Walter R. Borneman (born January 5, 1952), is an American historian and lawyer. He is the author of well-known popular books on 18th and 19th century United States history.

==Education ==
He received his B.A. in 1974 from Western State College of Colorado, and received an M.A. in history there in 1975 for a thesis on "Irwin : silver camp of the Ruby Mountains"; in 1981 he received a J.D. degree from the University of Denver, and practiced law.

==Career==
In May 2012, his work The Admirals: Nimitz, Halsey, Leahy, and King—The 5-star Admirals Who Won the War at Sea was published by Little, Brown and Co. It won the 2013 Samuel Eliot Morison Award for Naval Literature. In April 2009, Random House Trade Paperbacks published his biography of James K. Polk, the eleventh President of the United States: Polk: The Man Who Transformed the Presidency and America.ISBN 978-0812976748

He also wrote the book, American Spring which covers the Revolutionary War from its onset to the Battle of Bunker Hill. His latest book is MacArthur at War: World War II in the Pacific.
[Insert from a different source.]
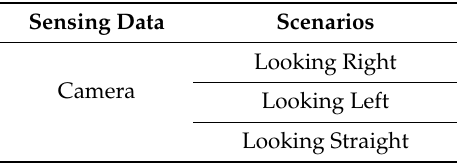
Table 3. Human sensing data scenario classification for building rules.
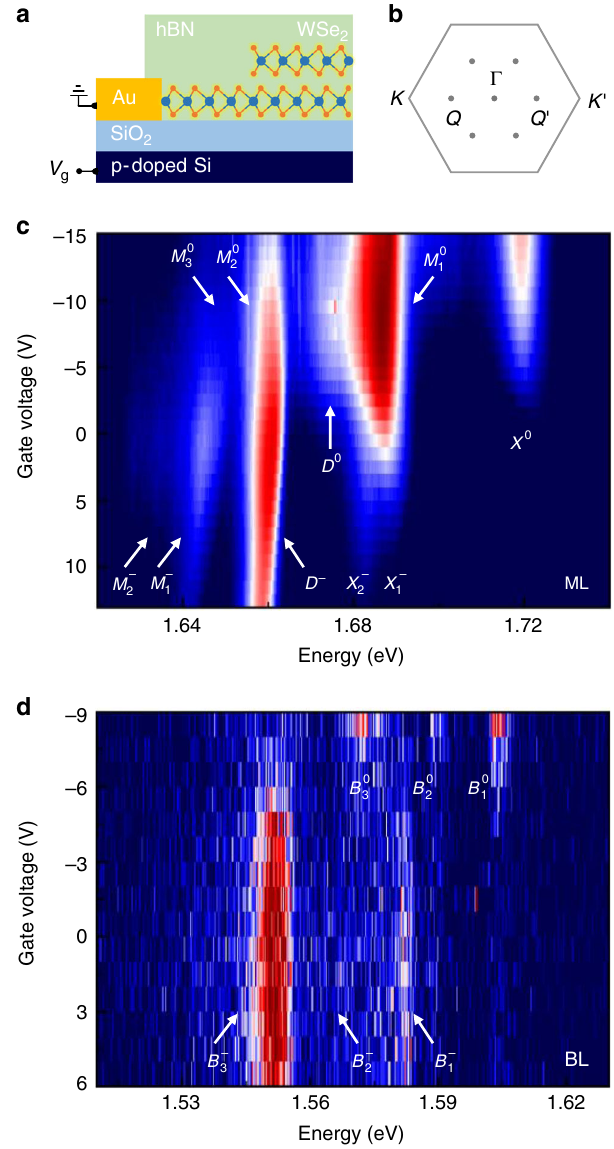
Fig. 1 Sample layout and charge-doping control of monolayer and bilayer WSe 2 . a Schematics of the fi eld-effect device with monolayer and bilayer WSe 2 encapsulated in hBN. b First Brillouin zone with high symmetry points. c , d Logarithmic false-color plots of the photoluminescence as a function of the gate voltage, recorded at representative positions of monolayer and bilayer WSe 2 , respectively. The monolayer features characteristic photoluminescence of neutral bright ( X 0 ) and dark ( D 0 ) excitons, as well as the negatively charged bright trion doublet ( X (cid:1) and dark trion ( D − ). All other peaks of monolayer ( M ) and bilayer ( B ) photoluminescence are labeled according to their charge state in the superscript and an increasing subscript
He has also written several books about mountaineering in Colorado, where he currently lives.

==His works ==

===History===
- Borneman, Walter R. Iron Horse: America's Race to Bring the Railroads West. New York: Back Bay Books, 2014.
- Borneman, Walter R. Rival Rails: The Race to Build America's Greatest Transcontinental Railroad. New York: Random House, 2010.
  - Review, Los Angeles Times - Oct 3, 2010
  - Review BusinessWeek - Oct 20, 2010
- Borneman, Walter R. Polk: The Man Who Transformed the Presidency and America. New York: Random House, 2008 ISBN 978-1-4000-6560-8
  - Review Wall Street Journal Online - May 16, 2008
- Borneman, Walter R. The French and Indian War: Deciding the Fate of North America. New York: HarperCollins Publishers, 2006. ISBN 978-0-06-076184-4 .
  - Review, The New York Times book review. (December 17, 2006): 14
  - Review, Providence Journal - Jan 28, 2007
- Borneman, Walter R. 1812: The War That Forged a Nation. New York: HarperCollins Publishers, 2004. ISBN 978-0-06-053112-6.
- Borneman, Walter R. Alaska: Saga of a Bold Land. New York: HarperCollins, 2003.
  - Translated into Russian as Borneman, Walter R, V V. Monakhov, and L A. Rusova. Сага о земле Аляска / Saga o zemle Ali︠a︡ska. Vladivostok: Dalʹnauka, 2009. OCLC 704059097.
  - Review, Juneau Empire - Apr 13, 2003

===Colorado===
- Borneman, Walter R. and Lampert, Lyndon J. A Climbing Guide to Colorado’s Fourteeners: The Classic Guide to Colorado's Fourteeners, Boulder, CO: Pruett Publishing Company, 1994.